Pese a todas estas señales y al descontrol que la atravesaba, rechazaba la idea de que mi madre fuese internada. Guardaba la esperanza de que algo milagroso ocurriera. En mi ignorancia de entonces, le pedía que tuviera fuerza de voluntad. Me negaba a aceptar que, con mi madre siendo una enferma mental crónica y con dos décadas de medicación, yo no pudiera improvisar o experimentar. Me tocó aprender dolorosamente que no hay soluciones mágicas para la esquizofrenia.

Como ocurrió en mi infancia, en un pico de descontrol, mi madre tomó un cuchillo y trató de agredirse. No quedaba otra opción que internarla. Así llegué a la clínica privada en Los Palos Grandes y poco después comenzó mi historia de varios años acudiendo a Sebucán, los cuales derivaron muchas veces en hospitalizaciones prolongadas en clínicas subsidiadas por el IVSS en San Antonio de Los Altos y San Bernardino.

La loca nunca estuvo sola

Han pasado ya varios años desde la muerte de mi madre. Un cáncer se extendió por varias partes de su cuerpo. El día que falleció, tras una larga convalecencia, no solo descansó ella, sino yo. Sentí que la responsabilidad que la vida había puesto sobre mis hombros ya había cesado. Supe con antelación que su enfermedad estaba en etapa terminal y eso favoreció que, en aquellos que fueron sus meses finales, pudiera reconciliarme con ella y con mi historia. Asumir que quien era yo en la vida se lo debía al hecho de haber tenido aquella madre, de haber tenido aquella gran responsabilidad.

Aquel primer día que fui a Sebucán, la enfermera no solo constató que yo estaba solo, sino que me hizo ver otra arista que luego tendría muy presente en los años siguientes, cuando lidié con mi madre en centros de salud, hospitalizaciones e interacciones familiares. “Lo bueno es que su mamá no está sola”, me dijo. 

Me sentía derrotado luego de varias horas de espera y diligencias que no fructificaron.

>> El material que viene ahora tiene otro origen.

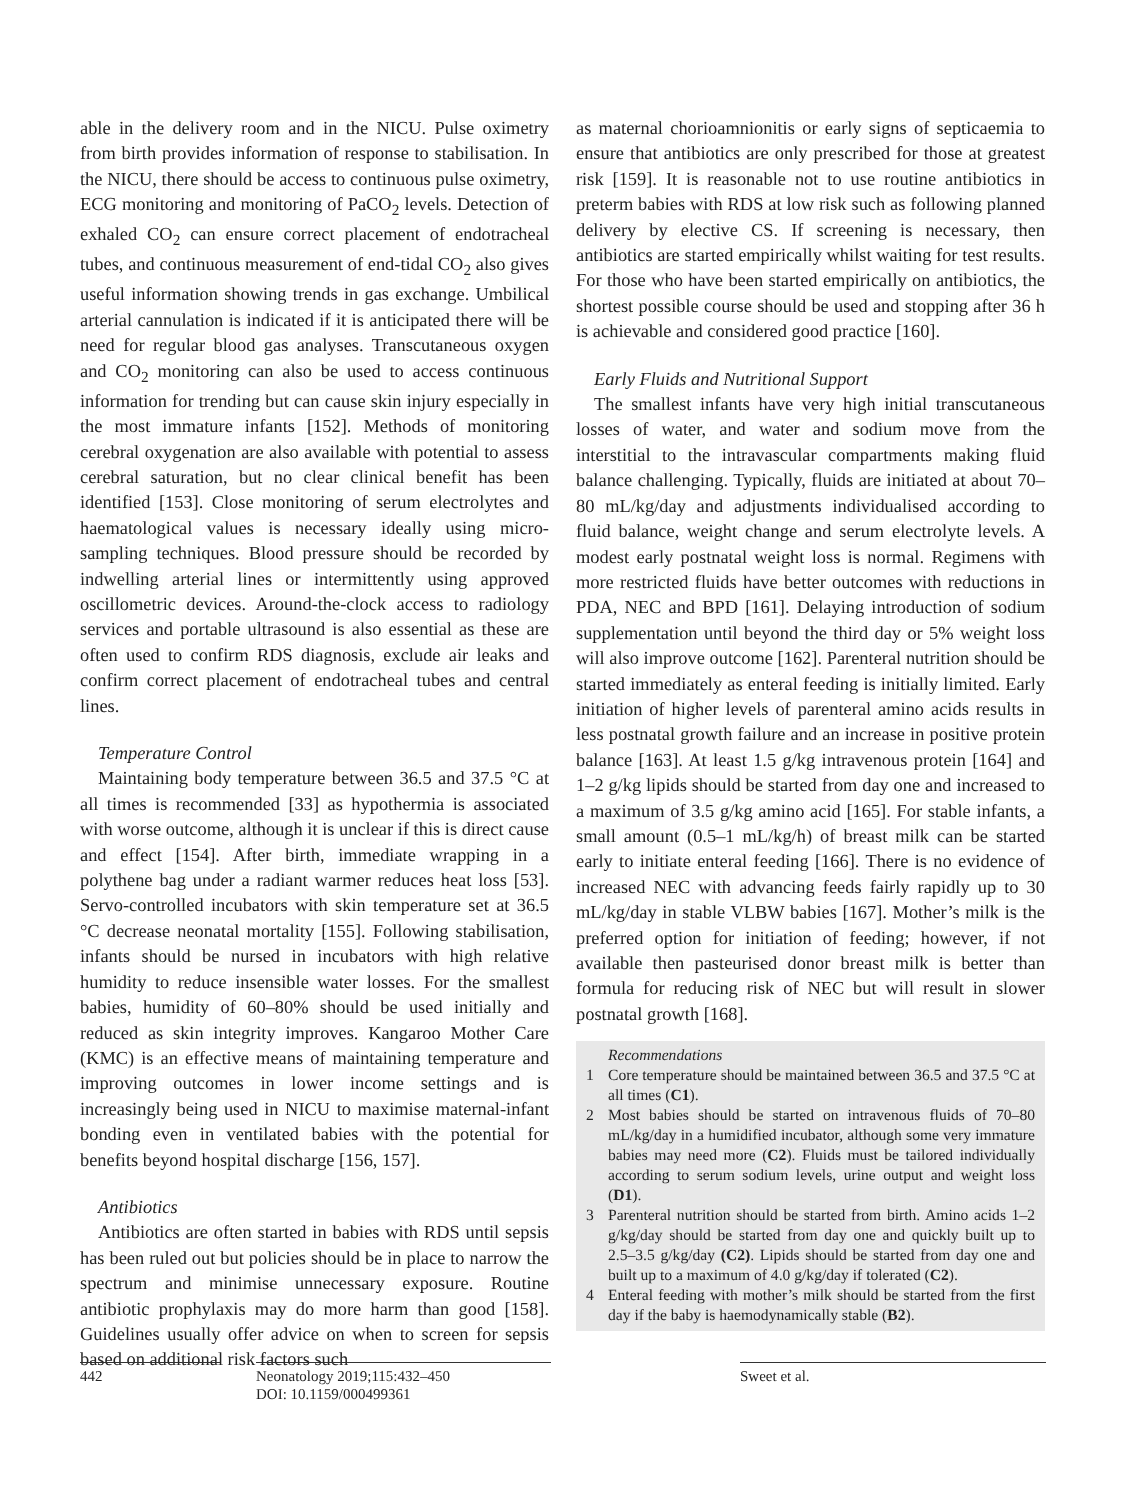able in the delivery room and in the NICU. Pulse oximetry from birth provides information of response to stabilisation. In the NICU, there should be access to continuous pulse oximetry, ECG monitoring and monitoring of PaCO<sub>2</sub> levels. Detection of exhaled CO<sub>2</sub> can ensure correct placement of endotracheal tubes, and continuous measurement of end-tidal CO<sub>2</sub> also gives useful information showing trends in gas exchange. Umbilical arterial cannulation is indicated if it is anticipated there will be need for regular blood gas analyses. Transcutaneous oxygen and CO<sub>2</sub> monitoring can also be used to access continuous information for trending but can cause skin injury especially in the most immature infants [152]. Methods of monitoring cerebral oxygenation are also available with potential to assess cerebral saturation, but no clear clinical benefit has been identified [153]. Close monitoring of serum electrolytes and haematological values is necessary ideally using micro-sampling techniques. Blood pressure should be recorded by indwelling arterial lines or intermittently using approved oscillometric devices. Around-the-clock access to radiology services and portable ultrasound is also essential as these are often used to confirm RDS diagnosis, exclude air leaks and confirm correct placement of endotracheal tubes and central lines.
Temperature Control
Maintaining body temperature between 36.5 and 37.5 °C at all times is recommended [33] as hypothermia is associated with worse outcome, although it is unclear if this is direct cause and effect [154]. After birth, immediate wrapping in a polythene bag under a radiant warmer reduces heat loss [53]. Servo-controlled incubators with skin temperature set at 36.5 °C decrease neonatal mortality [155]. Following stabilisation, infants should be nursed in incubators with high relative humidity to reduce insensible water losses. For the smallest babies, humidity of 60–80% should be used initially and reduced as skin integrity improves. Kangaroo Mother Care (KMC) is an effective means of maintaining temperature and improving outcomes in lower income settings and is increasingly being used in NICU to maximise maternal-infant bonding even in ventilated babies with the potential for benefits beyond hospital discharge [156, 157].
Antibiotics
Antibiotics are often started in babies with RDS until sepsis has been ruled out but policies should be in place to narrow the spectrum and minimise unnecessary exposure. Routine antibiotic prophylaxis may do more harm than good [158]. Guidelines usually offer advice on when to screen for sepsis based on additional risk factors such
as maternal chorioamnionitis or early signs of septicaemia to ensure that antibiotics are only prescribed for those at greatest risk [159]. It is reasonable not to use routine antibiotics in preterm babies with RDS at low risk such as following planned delivery by elective CS. If screening is necessary, then antibiotics are started empirically whilst waiting for test results. For those who have been started empirically on antibiotics, the shortest possible course should be used and stopping after 36 h is achievable and considered good practice [160].
Early Fluids and Nutritional Support
The smallest infants have very high initial transcutaneous losses of water, and water and sodium move from the interstitial to the intravascular compartments making fluid balance challenging. Typically, fluids are initiated at about 70–80 mL/kg/day and adjustments individualised according to fluid balance, weight change and serum electrolyte levels. A modest early postnatal weight loss is normal. Regimens with more restricted fluids have better outcomes with reductions in PDA, NEC and BPD [161]. Delaying introduction of sodium supplementation until beyond the third day or 5% weight loss will also improve outcome [162]. Parenteral nutrition should be started immediately as enteral feeding is initially limited. Early initiation of higher levels of parenteral amino acids results in less postnatal growth failure and an increase in positive protein balance [163]. At least 1.5 g/kg intravenous protein [164] and 1–2 g/kg lipids should be started from day one and increased to a maximum of 3.5 g/kg amino acid [165]. For stable infants, a small amount (0.5–1 mL/kg/h) of breast milk can be started early to initiate enteral feeding [166]. There is no evidence of increased NEC with advancing feeds fairly rapidly up to 30 mL/kg/day in stable VLBW babies [167]. Mother’s milk is the preferred option for initiation of feeding; however, if not available then pasteurised donor breast milk is better than formula for reducing risk of NEC but will result in slower postnatal growth [168].
Recommendations
1 Core temperature should be maintained between 36.5 and 37.5 °C at all times (C1).
2 Most babies should be started on intravenous fluids of 70–80 mL/kg/day in a humidified incubator, although some very immature babies may need more (C2). Fluids must be tailored individually according to serum sodium levels, urine output and weight loss (D1).
3 Parenteral nutrition should be started from birth. Amino acids 1–2 g/kg/day should be started from day one and quickly built up to 2.5–3.5 g/kg/day (C2). Lipids should be started from day one and built up to a maximum of 4.0 g/kg/day if tolerated (C2).
4 Enteral feeding with mother’s milk should be started from the first day if the baby is haemodynamically stable (B2).
442 Neonatology 2019;115:432–450
DOI: 10.1159/000499361
Sweet et al.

No lograba que a mi madre la “metieran en el sistema” de la Dirección de Psiquiatría del IVSS. Hablar de sistema era un eufemismo. Solo bastaba —y aquella enfermera fue determinante para que ocurriera finalmente— que tomaran una ficha de cartulina, la llenaran con los datos de mi madre y me asignaran una consulta de emergencia.

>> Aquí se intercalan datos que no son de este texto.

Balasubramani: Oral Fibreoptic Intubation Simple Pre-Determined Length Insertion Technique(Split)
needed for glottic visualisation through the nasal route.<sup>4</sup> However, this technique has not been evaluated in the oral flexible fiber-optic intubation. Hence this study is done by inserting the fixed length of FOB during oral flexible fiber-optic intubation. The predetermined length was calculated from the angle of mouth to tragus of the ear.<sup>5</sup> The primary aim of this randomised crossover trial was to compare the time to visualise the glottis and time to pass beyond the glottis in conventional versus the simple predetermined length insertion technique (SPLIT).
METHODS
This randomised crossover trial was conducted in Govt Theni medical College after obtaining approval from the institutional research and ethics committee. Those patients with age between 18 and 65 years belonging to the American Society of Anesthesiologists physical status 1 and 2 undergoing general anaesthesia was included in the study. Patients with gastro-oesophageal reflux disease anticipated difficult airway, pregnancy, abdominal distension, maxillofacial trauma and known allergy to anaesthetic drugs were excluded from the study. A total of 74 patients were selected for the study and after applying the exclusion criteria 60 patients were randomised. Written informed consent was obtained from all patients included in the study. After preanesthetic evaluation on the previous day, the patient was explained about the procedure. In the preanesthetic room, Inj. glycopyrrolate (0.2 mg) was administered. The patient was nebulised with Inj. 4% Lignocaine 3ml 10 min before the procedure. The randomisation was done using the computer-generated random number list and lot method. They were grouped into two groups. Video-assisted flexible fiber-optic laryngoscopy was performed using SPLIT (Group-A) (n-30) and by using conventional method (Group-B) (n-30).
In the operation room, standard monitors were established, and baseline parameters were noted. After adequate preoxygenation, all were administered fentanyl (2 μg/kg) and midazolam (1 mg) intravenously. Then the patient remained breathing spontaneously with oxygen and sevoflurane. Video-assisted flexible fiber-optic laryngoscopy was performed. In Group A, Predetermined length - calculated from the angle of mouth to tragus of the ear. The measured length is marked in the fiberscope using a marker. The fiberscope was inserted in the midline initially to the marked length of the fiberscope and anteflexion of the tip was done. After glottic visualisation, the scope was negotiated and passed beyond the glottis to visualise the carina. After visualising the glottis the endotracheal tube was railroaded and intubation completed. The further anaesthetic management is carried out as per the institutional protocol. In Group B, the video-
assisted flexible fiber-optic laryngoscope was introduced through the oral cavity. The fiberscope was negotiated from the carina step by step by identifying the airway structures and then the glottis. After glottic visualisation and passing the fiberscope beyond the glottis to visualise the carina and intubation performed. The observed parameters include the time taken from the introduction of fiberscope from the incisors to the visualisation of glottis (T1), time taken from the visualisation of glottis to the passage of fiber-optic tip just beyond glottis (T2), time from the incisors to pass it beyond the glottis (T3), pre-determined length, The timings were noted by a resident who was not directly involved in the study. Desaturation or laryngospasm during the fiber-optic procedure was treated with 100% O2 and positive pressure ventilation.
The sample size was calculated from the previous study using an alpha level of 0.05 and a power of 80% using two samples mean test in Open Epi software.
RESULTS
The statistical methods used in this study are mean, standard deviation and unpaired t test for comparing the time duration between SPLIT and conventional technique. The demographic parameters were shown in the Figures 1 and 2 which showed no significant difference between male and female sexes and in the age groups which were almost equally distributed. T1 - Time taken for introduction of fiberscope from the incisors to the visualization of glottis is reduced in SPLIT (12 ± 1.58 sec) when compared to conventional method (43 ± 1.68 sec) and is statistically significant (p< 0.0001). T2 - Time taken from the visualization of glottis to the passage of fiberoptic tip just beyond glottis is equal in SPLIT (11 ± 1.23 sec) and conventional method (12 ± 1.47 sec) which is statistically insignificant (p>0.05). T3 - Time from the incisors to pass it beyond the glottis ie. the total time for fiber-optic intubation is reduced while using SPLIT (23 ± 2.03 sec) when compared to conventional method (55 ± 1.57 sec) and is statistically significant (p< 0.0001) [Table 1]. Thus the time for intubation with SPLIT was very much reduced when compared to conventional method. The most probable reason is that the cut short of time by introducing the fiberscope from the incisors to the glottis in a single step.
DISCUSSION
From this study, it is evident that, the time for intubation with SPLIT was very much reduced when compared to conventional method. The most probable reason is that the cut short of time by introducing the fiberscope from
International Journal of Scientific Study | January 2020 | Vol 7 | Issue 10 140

En medio de un ambiente generalmente apático y descortés, también conseguí a diversas personas solidarias que fueron decisivas para lograr ingresar a mi madre en clínicas de reposo, que, al tener un subsidio oficial, ofrecían tarifas manejables. En varios de estos lugares presencié la soledad de los locos y fui testigo de cómo los familiares llevaban o enviaban cada semana ropa limpia, retiraban la sucia y dejaban algo de comida, pero se negaban a hacerle compañía a sus enfermos mentales allí recluidos. Asistí a visitas en patios donde abundaba la soledad, ya que pocos decidían pasar una hora a la semana en esas instalaciones con sus seres queridos. Para ellos, la locura era un trámite administrativo o logístico. En mi caso, y especialmente cuando mi madre estuvo internada, tuve que vencer mi deseo inicial de mandarla al carajo, de dejarla internada y olvidarme de ella. No pude, nunca pude. Decidí estar.

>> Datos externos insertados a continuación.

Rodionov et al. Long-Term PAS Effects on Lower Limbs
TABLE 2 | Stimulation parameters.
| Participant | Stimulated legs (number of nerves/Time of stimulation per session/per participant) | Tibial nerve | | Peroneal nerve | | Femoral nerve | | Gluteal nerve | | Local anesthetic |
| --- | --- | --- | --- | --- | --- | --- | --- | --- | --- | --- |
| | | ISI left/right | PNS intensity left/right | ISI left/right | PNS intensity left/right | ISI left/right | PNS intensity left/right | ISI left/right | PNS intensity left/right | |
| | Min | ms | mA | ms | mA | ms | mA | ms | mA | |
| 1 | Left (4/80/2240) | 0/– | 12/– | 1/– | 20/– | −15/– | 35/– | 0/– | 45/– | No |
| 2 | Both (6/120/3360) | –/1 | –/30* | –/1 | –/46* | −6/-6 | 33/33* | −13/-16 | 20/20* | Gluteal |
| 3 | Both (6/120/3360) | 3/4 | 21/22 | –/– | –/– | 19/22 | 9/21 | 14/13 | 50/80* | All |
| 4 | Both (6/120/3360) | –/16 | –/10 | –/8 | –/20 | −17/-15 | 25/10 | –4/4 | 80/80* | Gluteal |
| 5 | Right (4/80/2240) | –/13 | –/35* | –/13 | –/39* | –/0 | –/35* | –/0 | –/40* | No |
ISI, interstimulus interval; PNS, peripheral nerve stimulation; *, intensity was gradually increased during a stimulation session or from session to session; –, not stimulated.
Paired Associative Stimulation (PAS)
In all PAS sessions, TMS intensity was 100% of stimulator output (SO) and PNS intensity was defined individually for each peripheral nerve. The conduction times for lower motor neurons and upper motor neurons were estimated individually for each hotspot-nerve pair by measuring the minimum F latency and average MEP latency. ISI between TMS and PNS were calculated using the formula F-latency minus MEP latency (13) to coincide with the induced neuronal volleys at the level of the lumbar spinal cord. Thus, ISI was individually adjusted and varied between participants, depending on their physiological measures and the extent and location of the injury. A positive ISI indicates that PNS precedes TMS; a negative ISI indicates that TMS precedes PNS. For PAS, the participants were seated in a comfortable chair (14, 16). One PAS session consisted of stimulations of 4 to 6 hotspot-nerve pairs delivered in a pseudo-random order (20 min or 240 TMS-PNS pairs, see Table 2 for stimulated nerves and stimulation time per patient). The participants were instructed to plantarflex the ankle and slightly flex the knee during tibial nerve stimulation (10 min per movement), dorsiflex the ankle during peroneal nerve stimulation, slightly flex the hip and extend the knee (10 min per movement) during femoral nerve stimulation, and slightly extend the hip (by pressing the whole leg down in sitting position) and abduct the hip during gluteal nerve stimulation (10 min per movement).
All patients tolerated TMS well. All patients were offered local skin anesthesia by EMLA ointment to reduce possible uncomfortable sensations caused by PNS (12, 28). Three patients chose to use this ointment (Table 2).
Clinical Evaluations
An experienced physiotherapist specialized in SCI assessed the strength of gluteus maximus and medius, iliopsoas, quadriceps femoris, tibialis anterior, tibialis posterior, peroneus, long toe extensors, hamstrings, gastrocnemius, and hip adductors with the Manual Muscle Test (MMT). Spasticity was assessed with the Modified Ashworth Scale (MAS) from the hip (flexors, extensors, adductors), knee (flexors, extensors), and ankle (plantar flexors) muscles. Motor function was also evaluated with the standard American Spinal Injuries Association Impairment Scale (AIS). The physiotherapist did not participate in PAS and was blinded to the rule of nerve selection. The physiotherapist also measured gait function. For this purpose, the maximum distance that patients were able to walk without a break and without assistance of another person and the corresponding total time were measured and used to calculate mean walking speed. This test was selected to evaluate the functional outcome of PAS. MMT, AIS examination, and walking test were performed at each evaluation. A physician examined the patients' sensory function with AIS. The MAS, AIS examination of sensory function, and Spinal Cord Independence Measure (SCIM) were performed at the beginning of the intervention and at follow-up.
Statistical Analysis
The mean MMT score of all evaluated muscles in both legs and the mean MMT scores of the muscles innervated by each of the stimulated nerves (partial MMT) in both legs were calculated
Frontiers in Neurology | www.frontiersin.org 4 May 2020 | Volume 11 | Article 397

Siempre la visité, pero cuando no podía ir, por algún viaje de trabajo, contaba con manos solidarias que iban a hacerle compañía. En los años en que ella debió vivir conmigo, porque sencillamente era inviable que habitara otra casa por más compañía que tuviera, tuve un respaldo familiar repleto de paciencia, porque mi madre, incluso en sus mejores momentos, podía sacar de quicio a cualquiera.

Fueron diversas las mujeres que le hicieron compañía y la atendieron. Aunque eran relaciones en las que había un pago por sus servicios, le brindaron atención, cuidados y cariño. Me obligué a estar, pero solo ocurrió cuando entendí la complejidad de ser un enfermo mental. Y sí, fui a buscar a mi loca cuando me llamó mi tía y cuando más tarde lo hizo la psiquiatra alternativa. Hoy, solamente puedo decir que mi madre no estuvo sola.